|
Posted by John W. Kennedy on July 29, 2004, 12:19 am
Please log in for more thread options
I'm trying to build an HTML-altering program using HTTP::TreeBuilder,
but am having a problem dealing with comments. I have "savecomments"
turned on, and the comments are being put into the tree, but they're all
dumped in at the end, between </body> and </html>.

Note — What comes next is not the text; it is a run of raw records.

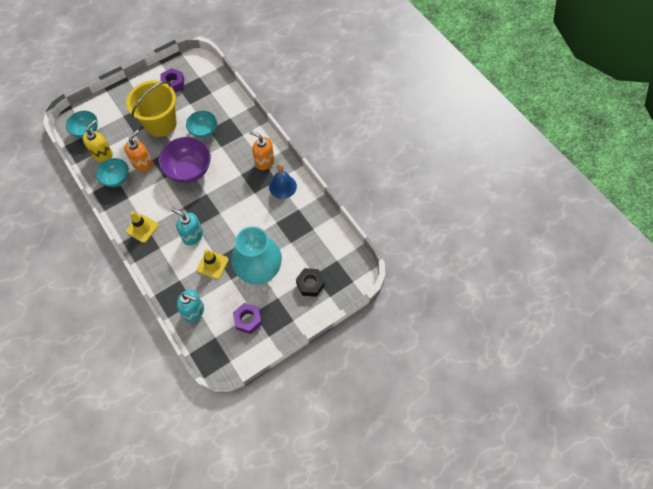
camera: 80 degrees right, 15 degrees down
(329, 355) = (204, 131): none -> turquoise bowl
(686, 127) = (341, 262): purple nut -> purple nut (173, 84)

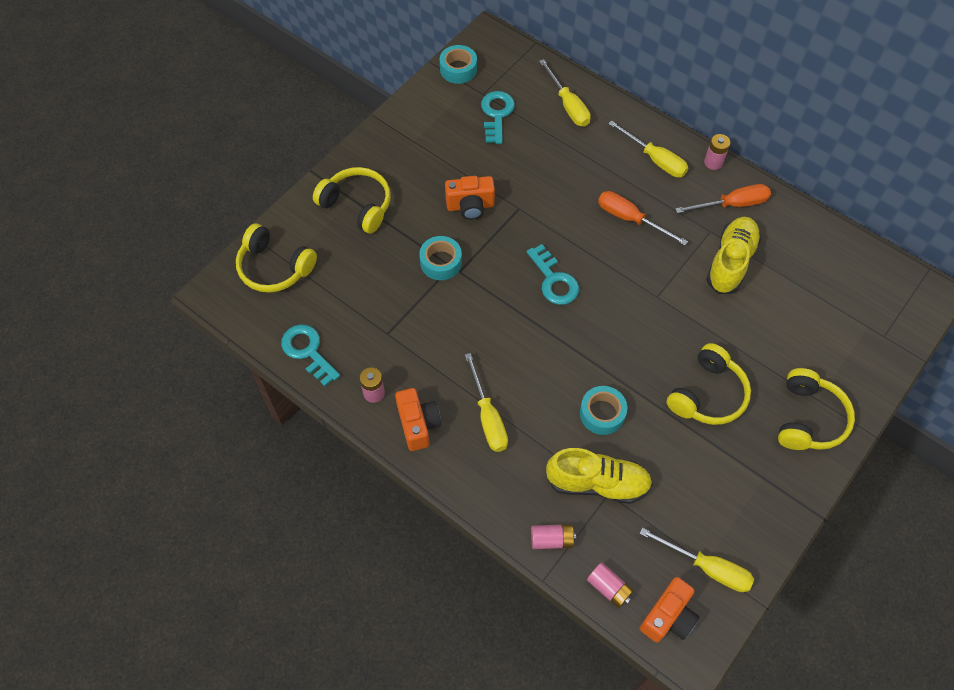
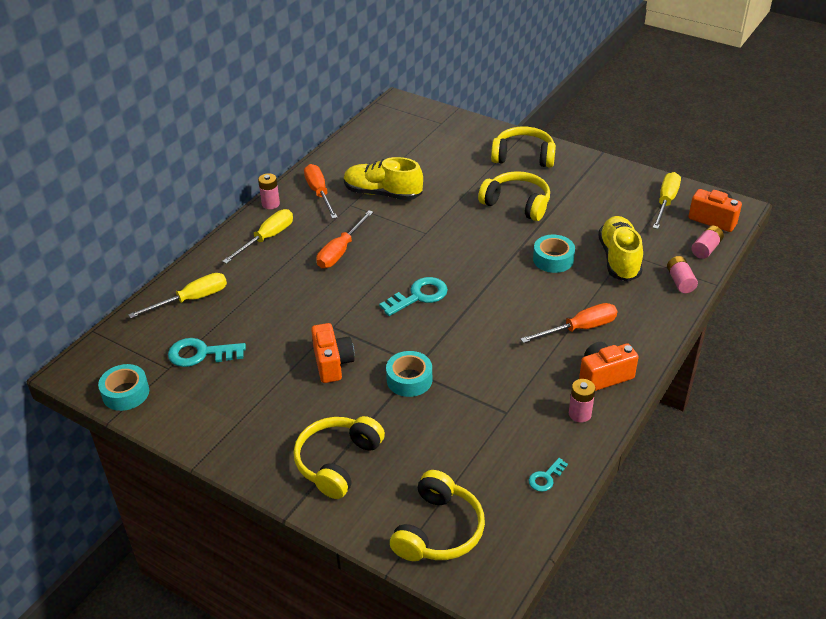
camera: 95 degrees left, 20 degrees down
(308, 351) = (546, 478): turquoise key -> turquoise key, size x0.55
(488, 417) = (579, 329): yellow screwdriver -> orange screwdriver

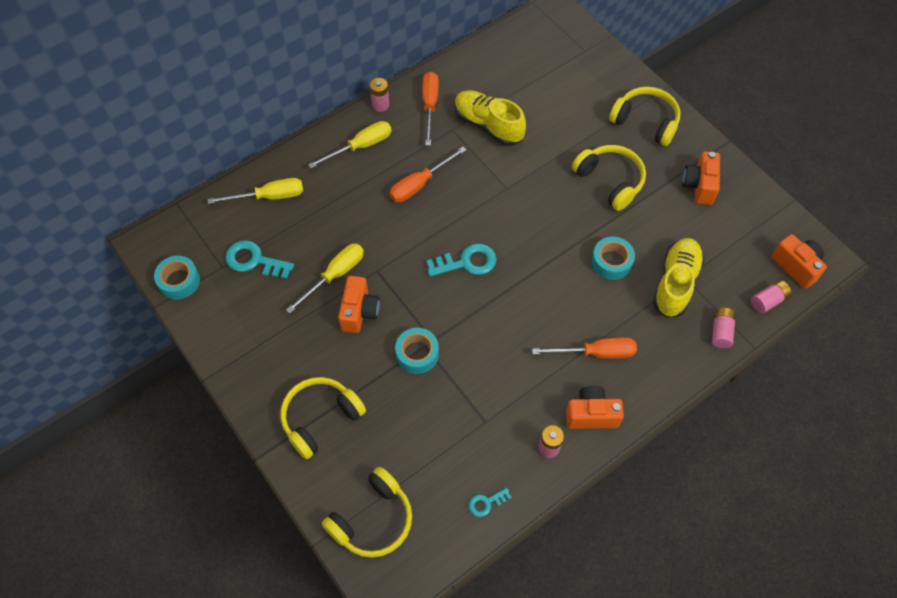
camera: 20 degrees right, 20 degrees up
(597, 187) = (699, 185): none -> orange camera
(666, 202) = (759, 228): yellow screwdriver -> yellow screwdriver (335, 275)

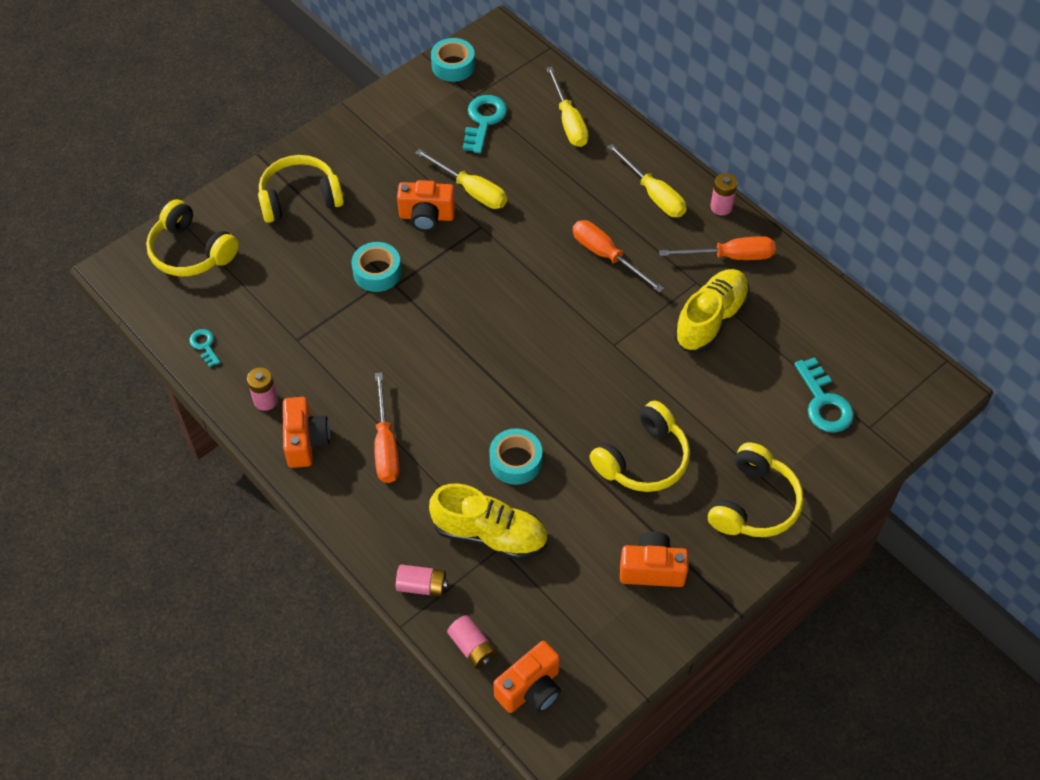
camera: 85 degrees right, 5 degrees down
(320, 418) = (300, 198): yellow headphones -> yellow headphones turned 60 degrees counterclockwise
(467, 262) = (500, 310): turquoise key -> turquoise key (824, 402)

The additional error with DOCTYPE is documented, and I can deal with it,
but the destruction of the context of comments is ruinous for my purposes.
Current program:
use strict;
use warnings;
use HTML::TreeBuilder;
my $tree = HTML::TreeBuilder->new();
$tree->store_comments (1);
$tree->store_declarations (1);
$tree->parse_file ('text.html');
$tree->elementify;
print $tree->as_HTML;
$tree->delete;
Current input:
<!DOCTYPE HTML PUBLIC "-//W3C//DTD HTML 4.0 Transitional//EN">
<!--This is a comment before html-->
<html>
<!--This is a comment before head-->
<head>
<title>Test</title>
</head>
<body>
<p>This is it.</p>
</body>
</html>
<!--This is a comment after html-->
Current output:
<html><head><title>Test</title></head><body><p>This is
it.</body><!DOCTYPE HTML PUBLIC "-//W3C//DTD HTML 4.0
Transitional//EN"><!--This is a comment before html--><!--This is a
comment before head--><!--This is a comment after html--></html>
|